Not All Happiness Is the Same
The type of happiness you experience affects your choices
Posted July 20, 2012
If you were to stop people randomly on the street and ask them if they were happy, chances are most of them would say, “Yes.” Most of us are happy most of the time.
What exactly does it mean to be happy, though?
An interesting paper by Cassie Mogilner, Jennifer Aaker, and Sepandar Kamvar in the August 2012 issue of the Journal of Consumer Research suggests that there may be two distinct kinds of happiness. One kind of happiness is a sense of calm well-being. A person sitting by a swimming pool relaxing in the sun is happy in this sense. A second kind of happiness is a feeling of pleasant excitement. A person dancing with friends at a club on a Saturday night is experiencing this kind of happiness.
An interesting aspect of these kinds of happiness is that they seem to be related to people’s focus on time. The calm type of happiness is most associated with a focus on the present moment. The excited type of happiness is most associated with a focus on possibilities in the future. As a result, young people are more likely to experience the excited kind of happiness than older people. Older people (who are generally less focused on the future) are more likely to experience the calm type of happiness.
Why does this matter?
These researchers find that the kind of happiness you are experiencing affects the types of products you are interested in buying.

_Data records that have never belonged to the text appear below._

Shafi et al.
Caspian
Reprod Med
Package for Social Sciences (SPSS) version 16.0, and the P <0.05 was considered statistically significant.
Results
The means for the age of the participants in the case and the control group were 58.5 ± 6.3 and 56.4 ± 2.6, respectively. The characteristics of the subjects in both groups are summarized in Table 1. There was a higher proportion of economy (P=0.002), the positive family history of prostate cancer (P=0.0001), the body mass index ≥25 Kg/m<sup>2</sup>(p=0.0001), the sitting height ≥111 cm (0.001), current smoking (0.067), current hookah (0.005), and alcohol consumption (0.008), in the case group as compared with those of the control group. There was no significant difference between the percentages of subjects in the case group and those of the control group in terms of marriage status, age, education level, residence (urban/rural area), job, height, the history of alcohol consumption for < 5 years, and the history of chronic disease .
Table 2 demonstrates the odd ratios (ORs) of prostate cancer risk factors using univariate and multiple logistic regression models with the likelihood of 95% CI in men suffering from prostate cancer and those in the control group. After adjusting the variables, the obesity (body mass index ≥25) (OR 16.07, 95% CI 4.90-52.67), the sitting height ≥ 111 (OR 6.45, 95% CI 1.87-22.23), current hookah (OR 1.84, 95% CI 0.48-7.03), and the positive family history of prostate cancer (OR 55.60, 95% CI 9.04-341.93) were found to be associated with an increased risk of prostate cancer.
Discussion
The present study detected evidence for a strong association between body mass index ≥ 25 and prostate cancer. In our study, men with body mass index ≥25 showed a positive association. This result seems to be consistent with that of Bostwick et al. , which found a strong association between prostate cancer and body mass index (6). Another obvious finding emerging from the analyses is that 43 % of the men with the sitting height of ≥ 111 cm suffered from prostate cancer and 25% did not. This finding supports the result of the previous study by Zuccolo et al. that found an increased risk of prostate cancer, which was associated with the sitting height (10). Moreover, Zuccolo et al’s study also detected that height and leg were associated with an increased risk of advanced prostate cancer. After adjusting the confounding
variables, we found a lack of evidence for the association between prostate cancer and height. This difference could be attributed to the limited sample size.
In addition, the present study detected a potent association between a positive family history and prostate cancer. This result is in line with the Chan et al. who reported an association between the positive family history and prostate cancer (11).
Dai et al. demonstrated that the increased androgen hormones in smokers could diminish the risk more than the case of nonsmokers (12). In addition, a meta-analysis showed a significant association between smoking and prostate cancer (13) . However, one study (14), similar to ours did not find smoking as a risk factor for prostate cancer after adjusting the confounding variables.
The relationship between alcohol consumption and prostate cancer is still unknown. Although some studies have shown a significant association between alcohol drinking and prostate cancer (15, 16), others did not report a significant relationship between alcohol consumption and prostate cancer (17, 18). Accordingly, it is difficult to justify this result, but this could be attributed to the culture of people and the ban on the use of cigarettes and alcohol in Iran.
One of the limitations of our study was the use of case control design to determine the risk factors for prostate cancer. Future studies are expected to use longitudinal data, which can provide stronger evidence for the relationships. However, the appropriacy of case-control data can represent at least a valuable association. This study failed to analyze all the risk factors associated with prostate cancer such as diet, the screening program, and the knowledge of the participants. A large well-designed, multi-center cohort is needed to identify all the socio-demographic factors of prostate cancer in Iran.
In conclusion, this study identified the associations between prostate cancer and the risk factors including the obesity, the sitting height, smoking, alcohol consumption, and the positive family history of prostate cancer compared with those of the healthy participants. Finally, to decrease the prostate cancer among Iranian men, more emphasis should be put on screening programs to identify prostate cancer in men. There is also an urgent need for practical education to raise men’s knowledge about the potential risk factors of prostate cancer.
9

In one study, college-age participants (who are most likely to experience excited happiness naturally) either participated in a control condition that involved a breathing exercise or a meditation condition in which people were told to focus on the present moment and to let the past and future slip away. The students in the control condition tended to rate that they were feeling more excited than calm, while those in the meditation condition rated themselves as feeling more calm than excited. At the end of the study, as participants were packing up to leave, they were given the chance to select one of two types of tea. One type of tea was described as being a relaxing blend of chamomile and mint, while the other was described as being a refreshing peppermint blend. Participants in the control condition selected the refreshing tea about 60% of the time, while those in the meditation condition selected the calming tea about 60% of the time.
In a second study, older adults (who are most likely to experience calm happiness) did a sentence unscrambling task. The sentences in the control group had no particular focus. The sentences in the experimental group used many words focused on the future. These sentence unscrambling tasks are well-known to influence what people are thinking about without their awareness.
Later participants listened to two versions of the same song. One version was judged by independent listeners to be much calmer than the other. After listening to the songs and rating them, participants were given the opportunity to select one version of the song as a free mp3 download.
The participants in the control condition rated themselves as being mostly calm rather than excited. They also selected the calm version of the song about 60% of the time. The participants primed to think about the future rated themselves as more excited than calm. They also selected the exciting version of the song about 60% of the time.
Putting these results together, then, it seems that we experience two different kinds of happiness. The calm type of happiness is related to a focus on the present moment, and is most common in older adults. The excited type of happiness is related to a focus on the future and is most common in younger adults.
Although we are unaware of it, these types of happiness also affect our preferences. We seem to like products that will maintain the type of happiness we are experiencing right now. So, if we are experiencing calm happiness, we select calm products. If we are experiencing excited happiness, we select exciting products.